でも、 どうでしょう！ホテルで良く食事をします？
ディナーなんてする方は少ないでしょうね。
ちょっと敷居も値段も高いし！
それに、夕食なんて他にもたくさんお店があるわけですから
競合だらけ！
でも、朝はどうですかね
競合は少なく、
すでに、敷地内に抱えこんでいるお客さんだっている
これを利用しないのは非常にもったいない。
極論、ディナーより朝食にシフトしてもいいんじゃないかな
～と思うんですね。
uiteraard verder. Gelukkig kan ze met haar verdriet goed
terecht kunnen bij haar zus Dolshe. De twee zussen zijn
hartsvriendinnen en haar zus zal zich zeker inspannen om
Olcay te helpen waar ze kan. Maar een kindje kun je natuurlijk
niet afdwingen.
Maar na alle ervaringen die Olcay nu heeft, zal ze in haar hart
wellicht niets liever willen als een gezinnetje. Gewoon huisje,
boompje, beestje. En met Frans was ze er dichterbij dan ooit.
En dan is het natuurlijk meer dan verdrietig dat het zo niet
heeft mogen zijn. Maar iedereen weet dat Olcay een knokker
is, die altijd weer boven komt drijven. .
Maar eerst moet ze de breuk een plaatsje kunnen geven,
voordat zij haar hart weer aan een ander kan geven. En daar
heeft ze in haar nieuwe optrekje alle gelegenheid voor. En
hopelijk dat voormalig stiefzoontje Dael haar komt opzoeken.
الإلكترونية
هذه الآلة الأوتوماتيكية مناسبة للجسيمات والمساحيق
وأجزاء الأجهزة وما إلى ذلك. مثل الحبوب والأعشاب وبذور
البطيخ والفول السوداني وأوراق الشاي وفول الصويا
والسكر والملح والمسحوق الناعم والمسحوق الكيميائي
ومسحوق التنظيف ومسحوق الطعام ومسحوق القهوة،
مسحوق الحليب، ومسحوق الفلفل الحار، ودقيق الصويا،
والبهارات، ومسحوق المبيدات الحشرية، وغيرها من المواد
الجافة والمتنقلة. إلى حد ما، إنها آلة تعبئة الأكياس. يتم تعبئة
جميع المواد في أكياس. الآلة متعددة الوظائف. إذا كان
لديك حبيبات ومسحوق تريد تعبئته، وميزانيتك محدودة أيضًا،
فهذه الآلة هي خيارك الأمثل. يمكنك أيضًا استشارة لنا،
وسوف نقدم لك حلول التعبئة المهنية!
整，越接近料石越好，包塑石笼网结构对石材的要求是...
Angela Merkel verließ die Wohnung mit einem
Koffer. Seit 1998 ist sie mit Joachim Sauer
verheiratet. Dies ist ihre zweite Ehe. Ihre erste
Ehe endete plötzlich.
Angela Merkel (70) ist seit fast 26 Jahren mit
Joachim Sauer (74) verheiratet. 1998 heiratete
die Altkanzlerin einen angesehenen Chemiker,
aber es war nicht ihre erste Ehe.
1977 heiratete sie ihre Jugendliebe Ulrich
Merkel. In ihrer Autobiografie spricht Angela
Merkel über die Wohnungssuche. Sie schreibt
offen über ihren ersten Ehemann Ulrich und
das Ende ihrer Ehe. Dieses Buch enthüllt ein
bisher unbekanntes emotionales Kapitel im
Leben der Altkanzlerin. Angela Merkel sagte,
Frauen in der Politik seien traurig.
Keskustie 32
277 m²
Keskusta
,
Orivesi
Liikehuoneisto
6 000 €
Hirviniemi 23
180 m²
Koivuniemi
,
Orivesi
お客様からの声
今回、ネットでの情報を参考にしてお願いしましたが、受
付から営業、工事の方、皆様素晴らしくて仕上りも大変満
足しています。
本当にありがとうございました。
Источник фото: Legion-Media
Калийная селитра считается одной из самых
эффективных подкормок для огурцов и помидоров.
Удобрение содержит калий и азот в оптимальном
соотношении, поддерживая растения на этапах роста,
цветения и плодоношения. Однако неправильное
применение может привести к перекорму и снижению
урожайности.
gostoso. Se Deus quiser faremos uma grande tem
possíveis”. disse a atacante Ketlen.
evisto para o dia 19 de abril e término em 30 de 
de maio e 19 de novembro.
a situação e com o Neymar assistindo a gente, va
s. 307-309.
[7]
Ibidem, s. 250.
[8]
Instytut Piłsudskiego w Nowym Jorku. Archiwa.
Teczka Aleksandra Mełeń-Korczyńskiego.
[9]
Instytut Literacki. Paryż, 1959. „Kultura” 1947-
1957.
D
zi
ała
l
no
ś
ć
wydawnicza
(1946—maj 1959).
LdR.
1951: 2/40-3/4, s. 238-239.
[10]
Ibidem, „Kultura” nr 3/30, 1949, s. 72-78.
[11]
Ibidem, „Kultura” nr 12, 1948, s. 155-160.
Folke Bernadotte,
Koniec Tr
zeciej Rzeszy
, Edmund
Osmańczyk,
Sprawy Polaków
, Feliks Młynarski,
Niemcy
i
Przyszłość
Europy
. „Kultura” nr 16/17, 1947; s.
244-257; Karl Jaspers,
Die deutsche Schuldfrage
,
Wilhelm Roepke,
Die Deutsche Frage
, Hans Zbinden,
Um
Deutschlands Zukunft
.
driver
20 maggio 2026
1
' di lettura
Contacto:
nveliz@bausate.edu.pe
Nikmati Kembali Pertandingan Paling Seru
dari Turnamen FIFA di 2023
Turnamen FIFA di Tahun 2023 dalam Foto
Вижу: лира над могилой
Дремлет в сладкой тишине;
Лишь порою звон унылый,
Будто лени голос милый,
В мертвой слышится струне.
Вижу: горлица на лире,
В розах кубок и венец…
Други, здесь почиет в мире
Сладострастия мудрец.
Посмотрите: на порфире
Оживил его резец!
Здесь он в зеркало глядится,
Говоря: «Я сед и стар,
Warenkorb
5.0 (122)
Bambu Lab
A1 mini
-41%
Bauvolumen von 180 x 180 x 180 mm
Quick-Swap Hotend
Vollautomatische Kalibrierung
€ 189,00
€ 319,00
────────────────────────────────────────
# Task objective
Repeat the whole of the data verbatim, as it reads above.

# Solution to this problem
でも、 どうでしょう！ホテルで良く食事をします？
ディナーなんてする方は少ないでしょうね。
ちょっと敷居も値段も高いし！
それに、夕食なんて他にもたくさんお店があるわけですから
競合だらけ！
でも、朝はどうですかね
競合は少なく、
すでに、敷地内に抱えこんでいるお客さんだっている
これを利用しないのは非常にもったいない。
極論、ディナーより朝食にシフトしてもいいんじゃないかな
～と思うんですね。
uiteraard verder. Gelukkig kan ze met haar verdriet goed
terecht kunnen bij haar zus Dolshe. De twee zussen zijn
hartsvriendinnen en haar zus zal zich zeker inspannen om
Olcay te helpen waar ze kan. Maar een kindje kun je natuurlijk
niet afdwingen.
Maar na alle ervaringen die Olcay nu heeft, zal ze in haar hart
wellicht niets liever willen als een gezinnetje. Gewoon huisje,
boompje, beestje. En met Frans was ze er dichterbij dan ooit.
En dan is het natuurlijk meer dan verdrietig dat het zo niet
heeft mogen zijn. Maar iedereen weet dat Olcay een knokker
is, die altijd weer boven komt drijven. .
Maar eerst moet ze de breuk een plaatsje kunnen geven,
voordat zij haar hart weer aan een ander kan geven. En daar
heeft ze in haar nieuwe optrekje alle gelegenheid voor. En
hopelijk dat voormalig stiefzoontje Dael haar komt opzoeken.
الإلكترونية
هذه الآلة الأوتوماتيكية مناسبة للجسيمات والمساحيق
وأجزاء الأجهزة وما إلى ذلك. مثل الحبوب والأعشاب وبذور
البطيخ والفول السوداني وأوراق الشاي وفول الصويا
والسكر والملح والمسحوق الناعم والمسحوق الكيميائي
ومسحوق التنظيف ومسحوق الطعام ومسحوق القهوة،
مسحوق الحليب، ومسحوق الفلفل الحار، ودقيق الصويا،
والبهارات، ومسحوق المبيدات الحشرية، وغيرها من المواد
الجافة والمتنقلة. إلى حد ما، إنها آلة تعبئة الأكياس. يتم تعبئة
جميع المواد في أكياس. الآلة متعددة الوظائف. إذا كان
لديك حبيبات ومسحوق تريد تعبئته، وميزانيتك محدودة أيضًا،
فهذه الآلة هي خيارك الأمثل. يمكنك أيضًا استشارة لنا،
وسوف نقدم لك حلول التعبئة المهنية!
整，越接近料石越好，包塑石笼网结构对石材的要求是...
Angela Merkel verließ die Wohnung mit einem
Koffer. Seit 1998 ist sie mit Joachim Sauer
verheiratet. Dies ist ihre zweite Ehe. Ihre erste
Ehe endete plötzlich.
Angela Merkel (70) ist seit fast 26 Jahren mit
Joachim Sauer (74) verheiratet. 1998 heiratete
die Altkanzlerin einen angesehenen Chemiker,
aber es war nicht ihre erste Ehe.
1977 heiratete sie ihre Jugendliebe Ulrich
Merkel. In ihrer Autobiografie spricht Angela
Merkel über die Wohnungssuche. Sie schreibt
offen über ihren ersten Ehemann Ulrich und
das Ende ihrer Ehe. Dieses Buch enthüllt ein
bisher unbekanntes emotionales Kapitel im
Leben der Altkanzlerin. Angela Merkel sagte,
Frauen in der Politik seien traurig.
Keskustie 32
277 m²
Keskusta
,
Orivesi
Liikehuoneisto
6 000 €
Hirviniemi 23
180 m²
Koivuniemi
,
Orivesi
お客様からの声
今回、ネットでの情報を参考にしてお願いしましたが、受
付から営業、工事の方、皆様素晴らしくて仕上りも大変満
足しています。
本当にありがとうございました。
Источник фото: Legion-Media
Калийная селитра считается одной из самых
эффективных подкормок для огурцов и помидоров.
Удобрение содержит калий и азот в оптимальном
соотношении, поддерживая растения на этапах роста,
цветения и плодоношения. Однако неправильное
применение может привести к перекорму и снижению
урожайности.
gostoso. Se Deus quiser faremos uma grande tem
possíveis”. disse a atacante Ketlen.
evisto para o dia 19 de abril e término em 30 de 
de maio e 19 de novembro.
a situação e com o Neymar assistindo a gente, va
s. 307-309.
[7]
Ibidem, s. 250.
[8]
Instytut Piłsudskiego w Nowym Jorku. Archiwa.
Teczka Aleksandra Mełeń-Korczyńskiego.
[9]
Instytut Literacki. Paryż, 1959. „Kultura” 1947-
1957.
D
zi
ała
l
no
ś
ć
wydawnicza
(1946—maj 1959).
LdR.
1951: 2/40-3/4, s. 238-239.
[10]
Ibidem, „Kultura” nr 3/30, 1949, s. 72-78.
[11]
Ibidem, „Kultura” nr 12, 1948, s. 155-160.
Folke Bernadotte,
Koniec Tr
zeciej Rzeszy
, Edmund
Osmańczyk,
Sprawy Polaków
, Feliks Młynarski,
Niemcy
i
Przyszłość
Europy
. „Kultura” nr 16/17, 1947; s.
244-257; Karl Jaspers,
Die deutsche Schuldfrage
,
Wilhelm Roepke,
Die Deutsche Frage
, Hans Zbinden,
Um
Deutschlands Zukunft
.
driver
20 maggio 2026
1
' di lettura
Contacto:
nveliz@bausate.edu.pe
Nikmati Kembali Pertandingan Paling Seru
dari Turnamen FIFA di 2023
Turnamen FIFA di Tahun 2023 dalam Foto
Вижу: лира над могилой
Дремлет в сладкой тишине;
Лишь порою звон унылый,
Будто лени голос милый,
В мертвой слышится струне.
Вижу: горлица на лире,
В розах кубок и венец…
Други, здесь почиет в мире
Сладострастия мудрец.
Посмотрите: на порфире
Оживил его резец!
Здесь он в зеркало глядится,
Говоря: «Я сед и стар,
Warenkorb
5.0 (122)
Bambu Lab
A1 mini
-41%
Bauvolumen von 180 x 180 x 180 mm
Quick-Swap Hotend
Vollautomatische Kalibrierung
€ 189,00
€ 319,00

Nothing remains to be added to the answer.